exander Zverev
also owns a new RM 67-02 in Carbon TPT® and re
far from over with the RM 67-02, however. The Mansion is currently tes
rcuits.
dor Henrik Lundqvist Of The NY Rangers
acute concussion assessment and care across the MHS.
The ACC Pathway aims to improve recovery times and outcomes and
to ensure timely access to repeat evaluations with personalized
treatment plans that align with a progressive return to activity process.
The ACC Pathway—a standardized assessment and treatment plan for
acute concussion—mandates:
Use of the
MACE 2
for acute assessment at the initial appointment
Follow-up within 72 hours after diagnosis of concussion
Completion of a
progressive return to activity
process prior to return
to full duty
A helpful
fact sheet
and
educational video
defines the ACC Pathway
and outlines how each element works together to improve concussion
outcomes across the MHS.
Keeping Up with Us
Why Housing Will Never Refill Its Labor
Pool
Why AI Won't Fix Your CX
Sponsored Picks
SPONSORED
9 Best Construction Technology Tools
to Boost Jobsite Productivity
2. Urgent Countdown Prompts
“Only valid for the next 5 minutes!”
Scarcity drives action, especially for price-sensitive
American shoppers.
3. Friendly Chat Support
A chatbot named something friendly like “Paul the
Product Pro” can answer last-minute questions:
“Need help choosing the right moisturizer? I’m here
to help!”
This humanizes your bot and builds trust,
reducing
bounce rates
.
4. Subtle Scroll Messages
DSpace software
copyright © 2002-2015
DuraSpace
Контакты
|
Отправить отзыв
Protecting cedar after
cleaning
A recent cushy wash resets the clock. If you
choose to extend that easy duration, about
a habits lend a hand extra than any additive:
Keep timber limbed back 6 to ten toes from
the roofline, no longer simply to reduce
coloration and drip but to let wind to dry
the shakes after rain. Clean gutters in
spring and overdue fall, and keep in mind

◆ **Exercise objective**: Rewrite the data above with "shoppers" replaced by "customers" everywhere it appears, leaving every other line and word unchanged.

◆ **Completed exercise**:
exander Zverev
also owns a new RM 67-02 in Carbon TPT® and re
far from over with the RM 67-02, however. The Mansion is currently tes
rcuits.
dor Henrik Lundqvist Of The NY Rangers
acute concussion assessment and care across the MHS.
The ACC Pathway aims to improve recovery times and outcomes and
to ensure timely access to repeat evaluations with personalized
treatment plans that align with a progressive return to activity process.
The ACC Pathway—a standardized assessment and treatment plan for
acute concussion—mandates:
Use of the
MACE 2
for acute assessment at the initial appointment
Follow-up within 72 hours after diagnosis of concussion
Completion of a
progressive return to activity
process prior to return
to full duty
A helpful
fact sheet
and
educational video
defines the ACC Pathway
and outlines how each element works together to improve concussion
outcomes across the MHS.
Keeping Up with Us
Why Housing Will Never Refill Its Labor
Pool
Why AI Won't Fix Your CX
Sponsored Picks
SPONSORED
9 Best Construction Technology Tools
to Boost Jobsite Productivity
2. Urgent Countdown Prompts
“Only valid for the next 5 minutes!”
Scarcity drives action, especially for price-sensitive
American customers.
3. Friendly Chat Support
A chatbot named something friendly like “Paul the
Product Pro” can answer last-minute questions:
“Need help choosing the right moisturizer? I’m here
to help!”
This humanizes your bot and builds trust,
reducing
bounce rates
.
4. Subtle Scroll Messages
DSpace software
copyright © 2002-2015
DuraSpace
Контакты
|
Отправить отзыв
Protecting cedar after
cleaning
A recent cushy wash resets the clock. If you
choose to extend that easy duration, about
a habits lend a hand extra than any additive:
Keep timber limbed back 6 to ten toes from
the roofline, no longer simply to reduce
coloration and drip but to let wind to dry
the shakes after rain. Clean gutters in
spring and overdue fall, and keep in mind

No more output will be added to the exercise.